Para dores crônicas não oncológicas, o efeito se mostra "muito baixo", e para o tratamento de dores causadas por câncer, seja ele qual for, as evidências vão de "baixas" a "muito baixas". No caso das epilepsias, o benefício ao utilizar medicamentos à base de cannabis também são "baixos", revela a pesquisa. A única comprovação de nível alto de benefício é para o tratamento de dor neuropática (dor crônica provocada pela danificação do Sistema Nervoso Central).

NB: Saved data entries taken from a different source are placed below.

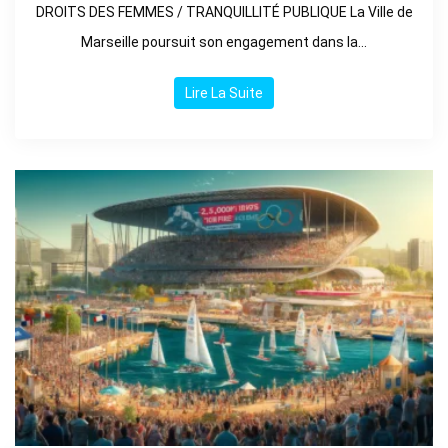
DROITS DES FEMMES / TRANQUILLITÉ PUBLIQUE La Ville de
Marseille poursuit son engagement dans la...
Lire La Suite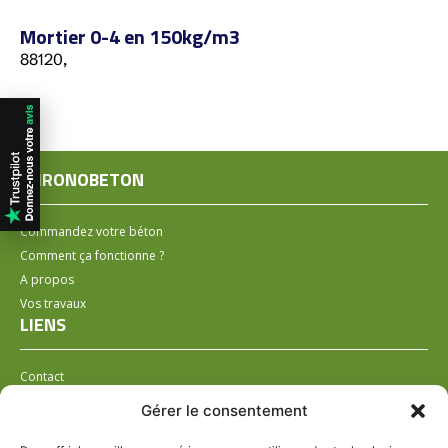
Mortier 0-4 en 150kg/m3
88120,
CHRONOBETON
Commandez votre béton
Comment ça fonctionne ?
A propos
Vos travaux
LIENS
Contact
Installer un distributeur
Gérer le consentement
LÉGAL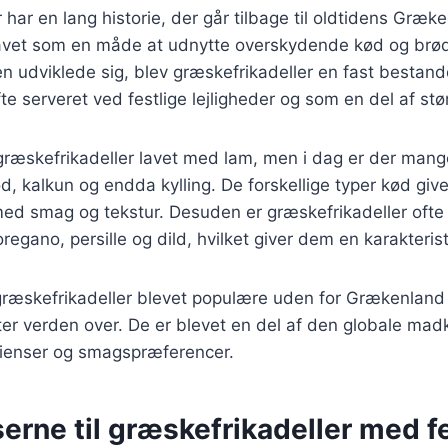
 har en lang historie, der går tilbage til oldtidens Græk
 lavet som en måde at udnytte overskydende kød og brød 
 udviklede sig, blev græskefrikadeller en fast bestand
te serveret ved festlige lejligheder og som en del af stø
 græskefrikadeller lavet med lam, men i dag er der mange
d, kalkun og endda kylling. De forskellige typer kød give
ed smag og tekstur. Desuden er græskefrikadeller ofte
oregano, persille og dild, hvilket giver dem en karakteris
 græskefrikadeller blevet populære uden for Grækenland
r verden over. De er blevet en del af den globale madk
edienser og smagspræferencer.
erne til græskefrikadeller med f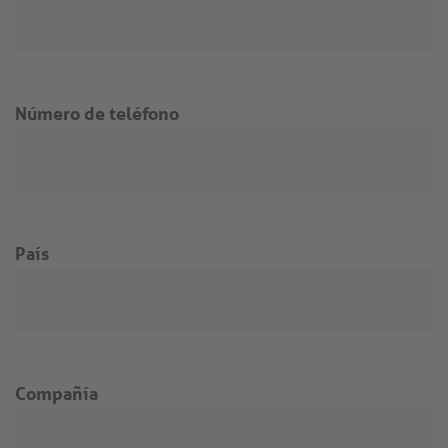
Número de teléfono
País
Compañía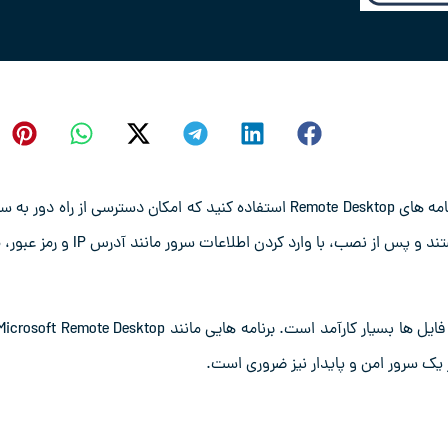
، ابتدا باید از برنامه ‌های Remote Desktop استفاده کنید که امکان دسترسی از راه دور به
را فراهم می‌ کنند. این برنامه ‌ها برای اندروید و iOS در دسترس هستند و پس از نصب، با وارد کردن اطلاعات سرور مان
آمد است. برنامه‌ هایی مانند Microsoft Remote Desktop یا
ز یک سرور امن و پایدار نیز ضروری است.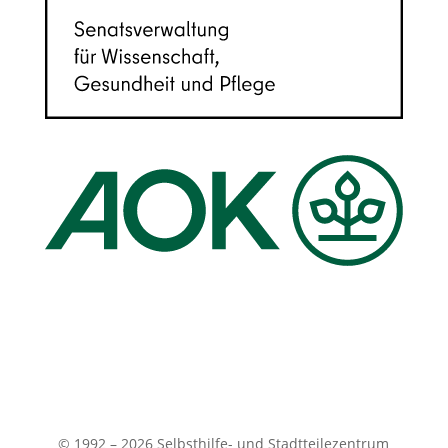
© 1992 – 2026 Selbsthilfe- und Stadtteilezentrum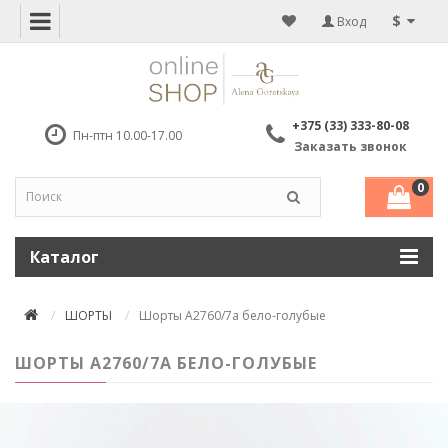
$
Вход
+375 (33) 333-80-08
Пн-птн 10.00-17.00
Заказать звонок
0
Каталог
ШОРТЫ
Шорты А2760/7а бело-голубые
ШОРТЫ А2760/7А БЕЛО-ГОЛУБЫЕ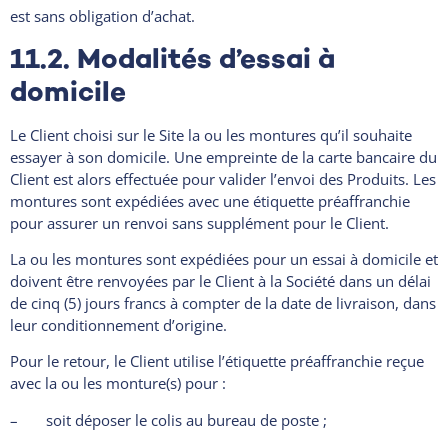
est sans obligation d’achat.
11.2. Modalités d’essai à
domicile
Le Client choisi sur le Site la ou les montures qu’il souhaite
essayer à son domicile. Une empreinte de la carte bancaire du
Client est alors effectuée pour valider l’envoi des Produits. Les
montures sont expédiées avec une étiquette préaffranchie
pour assurer un renvoi sans supplément pour le Client.
La ou les montures sont expédiées pour un essai à domicile et
doivent être renvoyées par le Client à la Société dans un délai
de cinq (5) jours francs à compter de la date de livraison, dans
leur conditionnement d’origine.
Pour le retour, le Client utilise l’étiquette préaffranchie reçue
avec la ou les monture(s) pour :
– soit déposer le colis au bureau de poste ;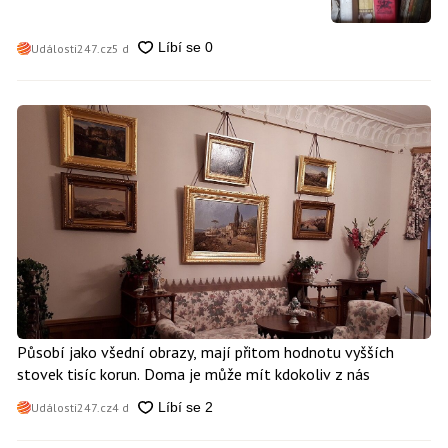
Události247.cz
5 d
Působí jako všední obrazy, mají přitom hodnotu vyšších
stovek tisíc korun. Doma je může mít kdokoliv z nás
Události247.cz
4 d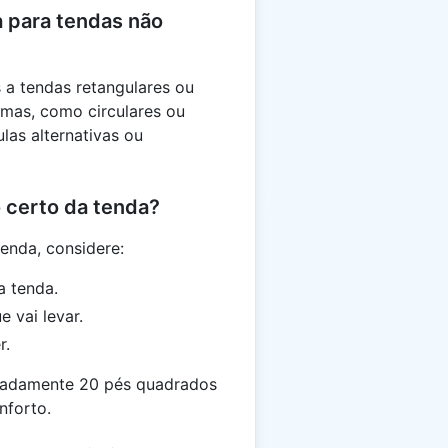
a para tendas não
 a tendas retangulares ou
rmas, como circulares ou
las alternativas ou
 certo da tenda?
enda, considere:
 tenda.
 vai levar.
r.
imadamente 20 pés quadrados
nforto.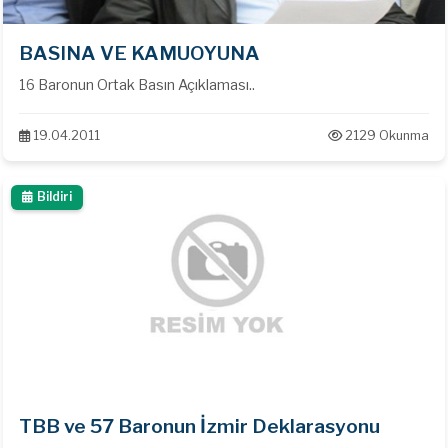
BASINA VE KAMUOYUNA
16 Baronun Ortak Basın Açıklaması..
19.04.2011
2129 Okunma
Bildiri
TBB ve 57 Baronun İzmir Deklarasyonu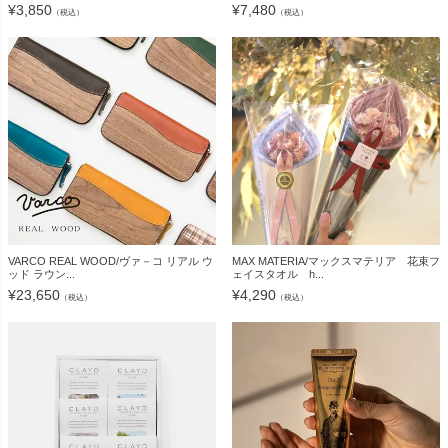
¥
3,850
¥
7,480
（税込）
（税込）
VARCO REAL WOOD/ヴァ－コ リアル ウ
MAX MATERIA/マックスマテリア 花束フ
ッド ラウン...
ェイスタオル h...
¥
23,650
¥
4,290
（税込）
（税込）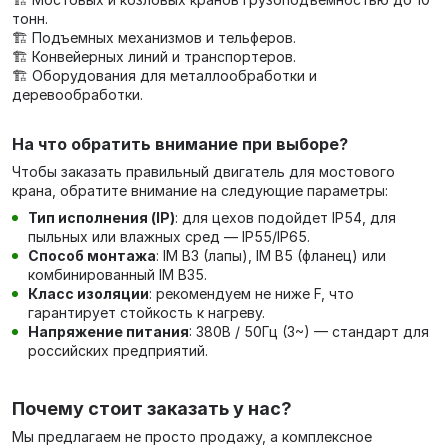
тонн.
🏗️ Подъемных механизмов и тельферов.
🏗️ Конвейерных линий и транспортеров.
🏗️ Оборудования для металлообработки и
деревообработки.
На что обратить внимание при выборе?
Чтобы заказать правильный двигатель для мостового
крана, обратите внимание на следующие параметры:
Тип исполнения (IP)
: для цехов подойдет IP54, для
пыльных или влажных сред — IP55/IP65.
Способ монтажа
: IM B3 (лапы), IM B5 (фланец) или
комбинированный IM B35.
Класс изоляции
: рекомендуем не ниже F, что
гарантирует стойкость к нагреву.
Напряжение питания
: 380В / 50Гц (3~) — стандарт для
российских предприятий.
Почему стоит заказать у нас?
Мы предлагаем не просто продажу, а комплексное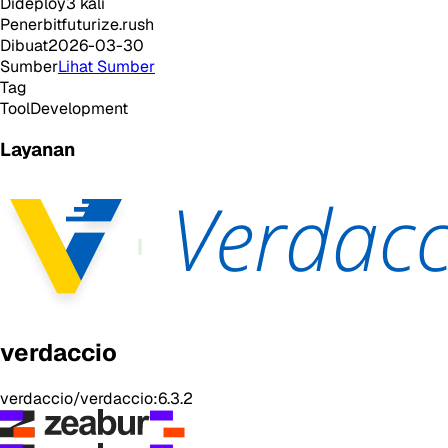
Dideploy
3
kali
Penerbit
futurize.rush
Dibuat
2026-03-30
Sumber
Lihat Sumber
Tag
Tool
Development
Layanan
verdaccio
verdaccio/verdaccio:6.3.2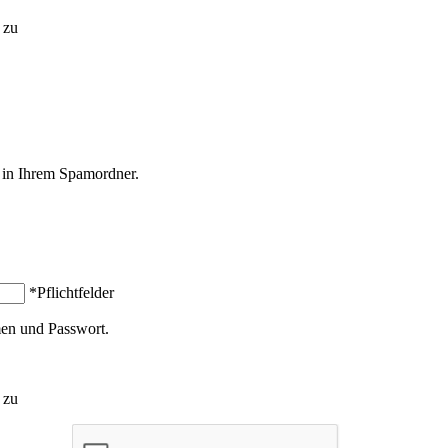
zu
l in Ihrem Spamordner.
*Pflichtfelder
en und Passwort.
zu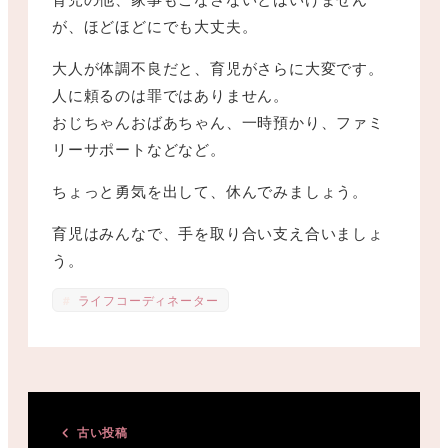
が、ほどほどにでも大丈夫。
大人が体調不良だと、育児がさらに大変です。
人に頼るのは罪ではありません。
おじちゃんおばあちゃん、一時預かり、ファミ
リーサポートなどなど。
ちょっと勇気を出して、休んでみましょう。
育児はみんなで、手を取り合い支え合いましょ
う。
ライフコーディネーター
古い投稿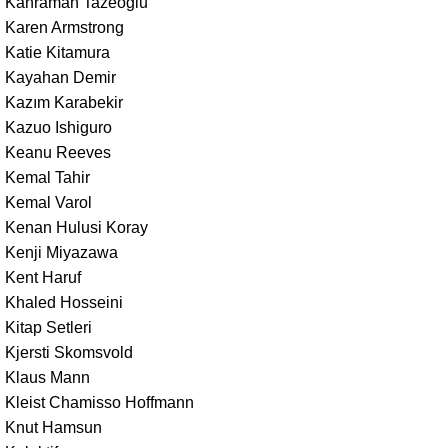
Kahraman Tazeoğlu
Karen Armstrong
Katie Kitamura
Kayahan Demir
Kazım Karabekir
Kazuo Ishiguro
Keanu Reeves
Kemal Tahir
Kemal Varol
Kenan Hulusi Koray
Kenji Miyazawa
Kent Haruf
Khaled Hosseini
Kitap Setleri
Kjersti Skomsvold
Klaus Mann
Kleist Chamisso Hoffmann
Knut Hamsun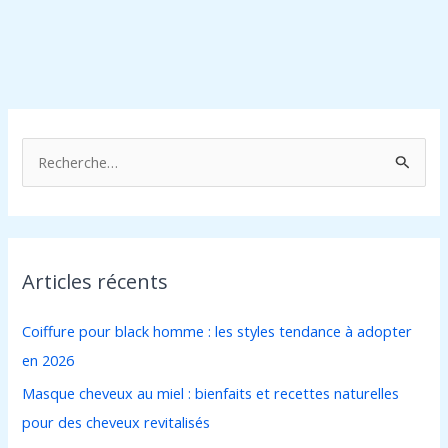
R
e
c
h
Articles récents
e
r
Coiffure pour black homme : les styles tendance à adopter
c
en 2026
h
Masque cheveux au miel : bienfaits et recettes naturelles
e
pour des cheveux revitalisés
r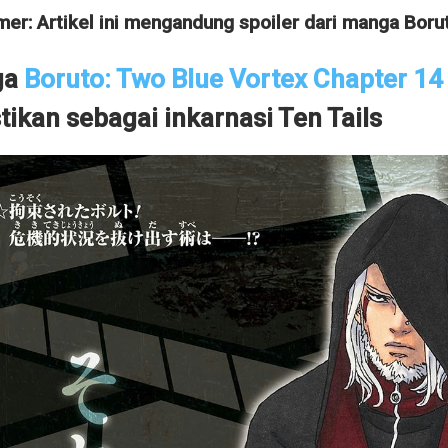
mer: Artikel ini mengandung spoiler dari manga Boru
ga
Boruto: Two Blue Vortex Chapter 14
tikan sebagai inkarnasi Ten Tails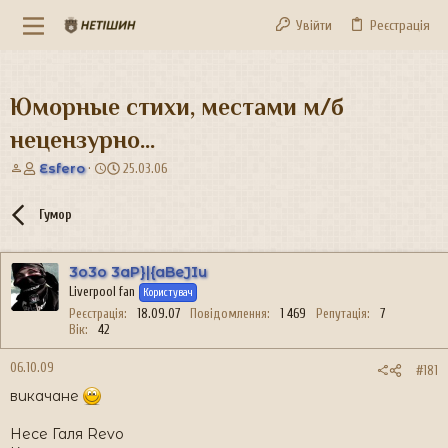
Увійти
Реєстрація
Юморные стихи, местами м/б
нецензурно...
А
Д
Esfero
25.03.06
в
а
т
т
Гумор
о
а
р
с
т
т
3o3o 3aP}|{aBeJIu
е
в
Liverpool fan
м
о
Користувач
и
р
Реєстрація
18.09.07
Повідомлення
1 469
Репутація
7
е
Вік
42
н
н
06.10.09
#181
я
викачане
Несе Галя Revo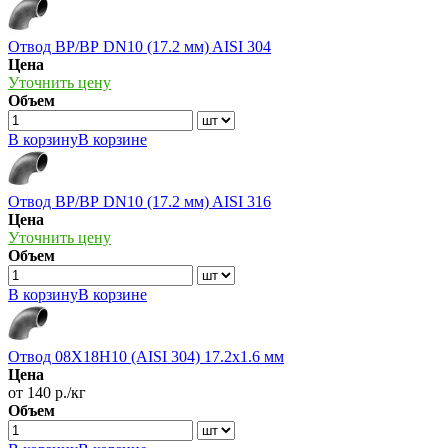
Отвод ВР/ВР DN10 (17.2 мм) AISI 304
Цена
Уточнить цену
Объем
В корзину
В корзине
Отвод ВР/ВР DN10 (17.2 мм) AISI 316
Цена
Уточнить цену
Объем
В корзину
В корзине
Отвод 08Х18Н10 (AISI 304) 17.2х1.6 мм
Цена
от 140 р./кг
Объем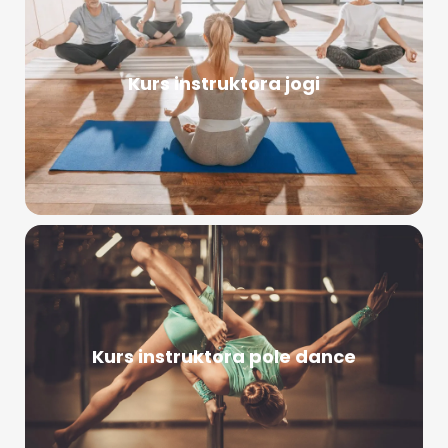
Kurs instruktora jogi
Kurs instruktora pole dance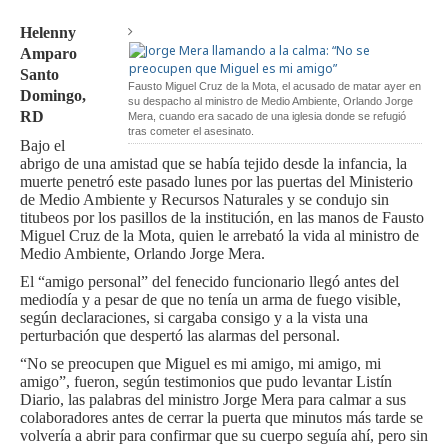
Helenny
Amparo
Santo
Fausto Miguel Cruz de la Mota, el acusado de matar ayer en
Domingo,
su despacho al ministro de Medio Ambiente, Orlando Jorge
RD
Mera, cuando era sacado de una iglesia donde se refugió
tras cometer el asesinato.
Bajo el
abrigo de una amistad que se había tejido desde la infancia, la
muerte penetró este pasado lunes por las puertas del Ministerio
de Medio Ambiente y Recursos Naturales y se condujo sin
titubeos por los pasillos de la institución, en las manos de Fausto
Miguel Cruz de la Mota, quien le arrebató la vida al ministro de
Medio Ambiente, Orlando Jorge Mera.
El “amigo personal” del fenecido funcionario llegó antes del
mediodía y a pesar de que no tenía un arma de fuego visible,
según declaraciones, si cargaba consigo y a la vista una
perturbación que despertó las alarmas del personal.
“No se preocupen que Miguel es mi amigo, mi amigo, mi
amigo”, fueron, según testimonios que pudo levantar Listín
Diario, las palabras del ministro Jorge Mera para calmar a sus
colaboradores antes de cerrar la puerta que minutos más tarde se
volvería a abrir para confirmar que su cuerpo seguía ahí, pero sin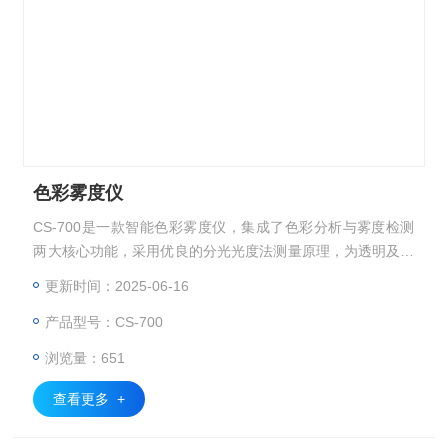
色彩雾度仪
CS-700是一款智能色彩雾度仪，集成了色彩分析与雾度检测
两大核心功能，采用优良的分光光度法测量原理，为透明及半
透明材料提供全面的光学性能评估解决方案。
更新时间：2025-06-16
产品型号：CS-700
浏览量：651
查看更多 +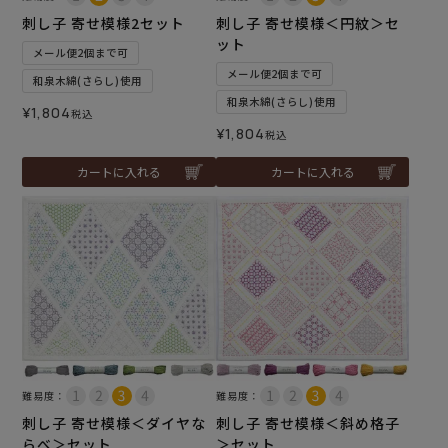
刺し子 寄せ模様2セット
刺し子 寄せ模様＜円紋＞セ
ット
メール便2個まで可
メール便2個まで可
和泉木綿(さらし)使用
和泉木綿(さらし)使用
¥
1,804
税込
¥
1,804
税込
カートに入れる
カートに入れる
難易度：
難易度：
刺し子 寄せ模様＜ダイヤな
刺し子 寄せ模様＜斜め格子
らべ＞セット
＞セット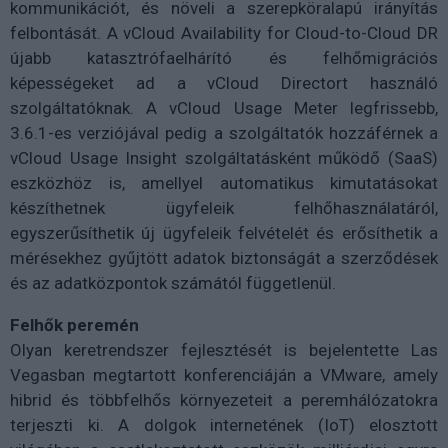
kommunikációt, és növeli a szerepköralapú irányítás
felbontását. A vCloud Availability for Cloud-to-Cloud DR
újabb katasztrófaelhárító és felhőmigrációs
képességeket ad a vCloud Directort használó
szolgáltatóknak. A vCloud Usage Meter legfrissebb,
3.6.1-es verziójával pedig a szolgáltatók hozzáférnek a
vCloud Usage Insight szolgáltatásként működő (SaaS)
eszközhöz is, amellyel automatikus kimutatásokat
készíthetnek ügyfeleik felhőhasználatáról,
egyszerűsíthetik új ügyfeleik felvételét és erősíthetik a
mérésekhez gyűjtött adatok biztonságát a szerződések
és az adatközpontok számától függetlenül.
Felhők peremén
Olyan keretrendszer fejlesztését is bejelentette Las
Vegasban megtartott konferenciáján a VMware, amely
hibrid és többfelhős környezeteit a peremhálózatokra
terjeszti ki. A dolgok internetének (IoT) elosztott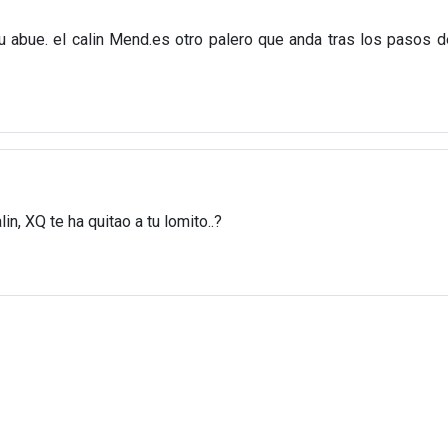
su abue. el calin Mend.es otro palero que anda tras los pasos 
n, XQ te ha quitao a tu lomito..?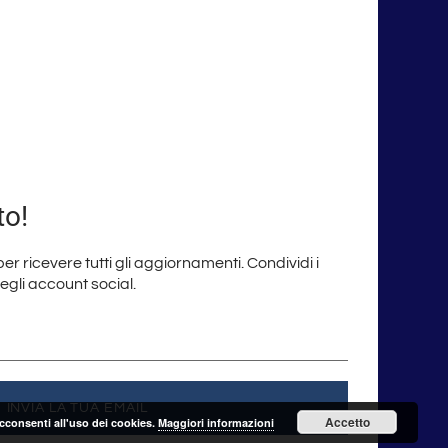
to!
 per ricevere tutti gli aggiornamenti. Condividi i
degli account social.
INVIA LA TUA EMAIL
Accetto
acconsenti all'uso dei cookies.
Maggiori informazioni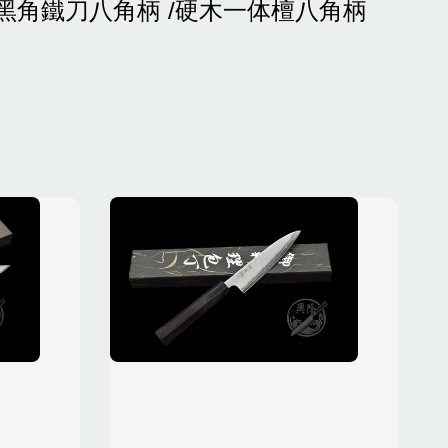
單黑角鐵刀八角柄 /硬木一体檀八角柄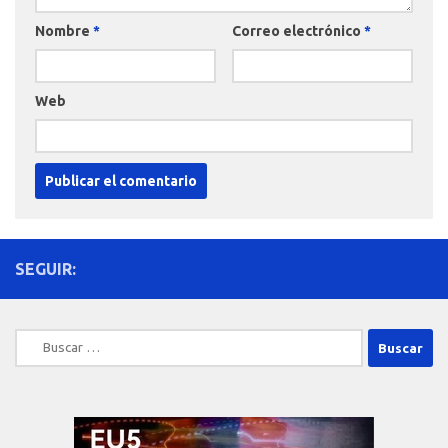
Nombre
*
Correo electrónico
*
Web
SEGUIR:
Buscar: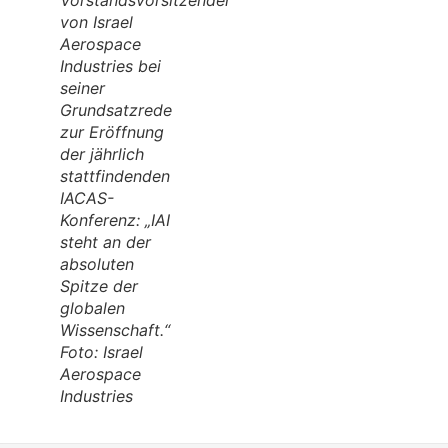
von Israel
Aerospace
Industries bei
seiner
Grundsatzrede
zur Eröffnung
der jährlich
stattfindenden
IACAS-
Konferenz: „IAI
steht an der
absoluten
Spitze der
globalen
Wissenschaft.“
Foto: Israel
Aerospace
Industries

Os cientistas ainda revelam que o uso recreativo da maconha aumentou entre adultos nos estados americanos que permitiram o cultivo da planta para uso medicinal.
“Programas de ‘maconha medicinal’ podem ter facilitado a legalização do uso recreativo da droga ao ocultarem a diferença entre uso medicinal e não medicinal, além de permitirem a venda a varejo para uso medicinal sem a menor supervisão médica”, revela o estudo. “Isso também confundiu a percepção pública a respeito dos riscos e consequências do uso da cannabis e aumentou o apoio público para legalizar o uso recreativo”.
Questionada sobre as evidências científicas, a Anvisa apenas informou que o único a ser afirmado é que "há evidências e fatos que tornam necessária a discussão do tema pela agência. Um destes fatos é que médicos tem feito a prescrição destes produtos para seus pacientes. Atualmente, temos no Brasil mais de 8 mil pacientes cadastrados para o importação excepcional de produtos com derivados de cannabis".